We utilize a combination of the approaches, listed below, to span the spatial and temporal resolution scales to link structure with function.  These allow for the isolation of macromolecular assemblies with biological activity. Using these approaches, we can purify, engineer and then visualize the process in which a protein acts as a machine and catch them at various steps of biological activity. We then develop structural hypotheses and introduce mutants to determine their activity and link structure with basic functional mechanism.

Expression and Engineering of
Recombinant Proteins and Multi-protein Complexes

We express recombinant proteins in bacterial (Escherichia coli) and insect (Spodoptera frugiperda) and Tetrahymena  (Tetrahymena  thermophila) cell expression systems. We can isolate multi-protein complexes using poly-cistronic expression in these systems. Molecular biology approaches are used to design recombinant proteins based on their sequence conservation to isolate different domains for functional and structural analyses. Recombinant proteins or protein complexes are purified using a variety of chromatography techniques including affinity, ion exchange and size exclusion chromatography

Biophysical and Biochemical  Mass and affinity Analyses of Protein Complexes

We analyze the biochemical mass, oligomerization, using  Size Exclusion Chromatography (SEC), Size exclusion chromatography and Multi-Angle Light Scattering (SEC-MALS).  We measure protein binding affinities using isothermal titration calorimetry (ITC) .


High Resolution Total Internal Fluorescence (TIRF) Microscopy Studies
to reconstitute activities of Microtubule Dynamics with their Regulators

The mechanism of multi-protein complexes in regulating MT dynamics can be studied using high resolution light microscopy approach, termed total internal reflection fluorescence microscopy, where a thin 50 nm slab of solution near the surface of a glass is illuminated through the “total reflection” of a fluorescent laser light.


Structural Studies of Multi-subunit Protein complexes using  X-ray Crystallography

The structures of individual recombinant proteins or protein domains can be determined using x-ray crystallography. Highly purified recombinant proteins form crystals when subjected to dehydrating and precipitating chemical environments. When these crystals are subjected to intense narrow x-ray beams at national radiation synchrotron sources, they generate diffraction patterns, which can then be solved using a variety of computational approaches to determine the molecular architecture of protein in the crystals.

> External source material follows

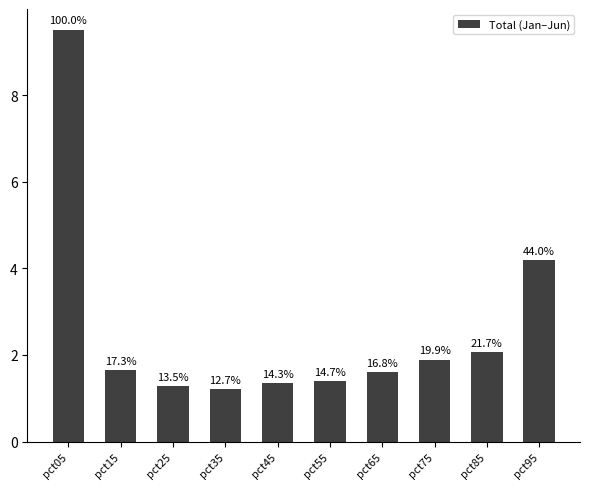

Does the chart contain any negative values?

No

 Cryo-electron Microscopy (Cryo-EM) and single particle image analysis

to determine Structures of Multi-protein Complexes 

The structures of multi-protein complexes in different states can be studied using molecular electron microscopy of negatively stained samples or cryo preserved in vitreous ice. Using computational approaches, medium or low-resolution three-dimensional reconstructions can be determined for protein complexes. High resolution structural studies can be performed using cryo-electron microscopy Cryo-EM.  Our laboratory has access to the BIO-EM facility which includes a FEI Glacios microscope equipped with an autoloader and K3 direct electron detector, and using monthly data collection time as a part of the  Bay Area Cryo-EM consortium (BACEM) using FEI titan Krios microscopes located at the Universities of California San Francisco and Berkeley.   These high resolution structures allow De Novo model building or docking of high-resolution structures of component proteins.